Rn 1

Der Erfüllungsanspruch (s § 241 Rn 2124) ist einer von mehreren Rechtsbehelfen, mit denen die Pflicht(en) des Schuldners in Natur (sub specie) durchgesetzt werden kann. Nach der Grundkonzeption des Schuldrechts ist der Erfüllungsanspruch nicht von vornherein der ›primäre‹ Rechtsbehelf; er muss jedoch häufig geltend gemacht werden, bevor auf andere Rechtsbehelfe zurückgegriffen werden kann (s Vor § 275 Rn 10). Er ist nicht mehr das Rückgrat der Obligation (vgl Rabel Recht des Warenverkaufs I 375; aA MP Weller, Die Vertragstreue, 395–397). Die terminologische Behandlung des Erfüllungsanspruchs durch das Gesetz ist sehr unglücklich. Das Gesetz bezeichnet ihn in § 275 als ›Leistungspflicht‹ und stiftet damit überflüssige Verwirrung.
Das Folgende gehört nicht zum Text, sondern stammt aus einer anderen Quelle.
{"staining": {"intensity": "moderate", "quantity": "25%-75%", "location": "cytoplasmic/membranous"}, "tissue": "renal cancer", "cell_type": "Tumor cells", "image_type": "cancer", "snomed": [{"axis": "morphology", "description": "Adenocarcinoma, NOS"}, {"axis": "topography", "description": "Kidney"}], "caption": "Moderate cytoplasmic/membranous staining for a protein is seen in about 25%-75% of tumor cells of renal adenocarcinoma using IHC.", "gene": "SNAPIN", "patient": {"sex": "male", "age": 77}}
Es geht nämlich gerade nicht um eine Pflicht iSd §§ 280, 323, sondern um die Folge der Verletzung einer solchen.

 

Rn 2

Die Vorschrift gilt auch für gesetzliche Erfüllungsansprüche, insbes solche aus § 812 (BGHZ 199, 123 Rz 26) und § 1004 (BGH NJW 08, 3122 Rz 17; 08, 3123 Rz 19 [keine Verdrängung durch § 912]; BGH NJW 10, 2341 [BGH 21.05.2010 - V ZR 244/09] Rz 9; aA Staud/Gursky [2006] § 1004 Rz 154; Gsell LMK 08, 266937; anders für § 985 Grüneberg/Grüneberg § 275 Rz 3). Wegen des abw zu bestimmenden Gläubigerinteresses dürften jedoch bei Ansprüchen aus dinglichen Rechten die Zumutbarkeitsschwellen bei § 275 II, III erheblich über denjenigen des Vertragsrechts liegen (vgl BGH NJW 07, 2183 f [BGH 16.03.2007 - V ZR 190/06] Rz 8 ff [Verwirkung von § 985 nur wenn ›schlechthin unerträglich‹]; BVerfG BeckRS 20, 14823 [zur Begrenzung der Inanspruchnahme nach § 1004 durch Art 14 I GG]). Entspr gilt für den gleichfalls erfassten öffentlich-rechtlichen Folgenbeseitigungsanspruch (BayVGH BayVBl 13, 473). Bei der schadensersatzrechtlichen Naturalrestitution geht § 251 II 1 vor. Zur Anwendung im Erbrecht s BGH ZEV 13, 330 [BGH 19.12.2012 - IV ZR 207/12] (Rücktritt nach § 2295).

 

Rn 3

§ 275 ist eine europarechtliche Umsetzungsnorm. Die amtliche Anmerkung verweist auf die inzwischen aufgehobene RL 1999/44/EG. Nunmehr setzt die Vorschrift indes Art 13 II und III der RL 2019/771/EU sowie Art 14 II der RL 2019/770/EU insoweit um, als sie die Grenzen des Nacherfüllungsanspruchs sowie die Grenzen des Wahlrechts des Käufers mitbestimmt. Für Abs 1 der Vorschrift ist dies unproblematisch; zu Abs 2 und 3 s Rn 18 und 29.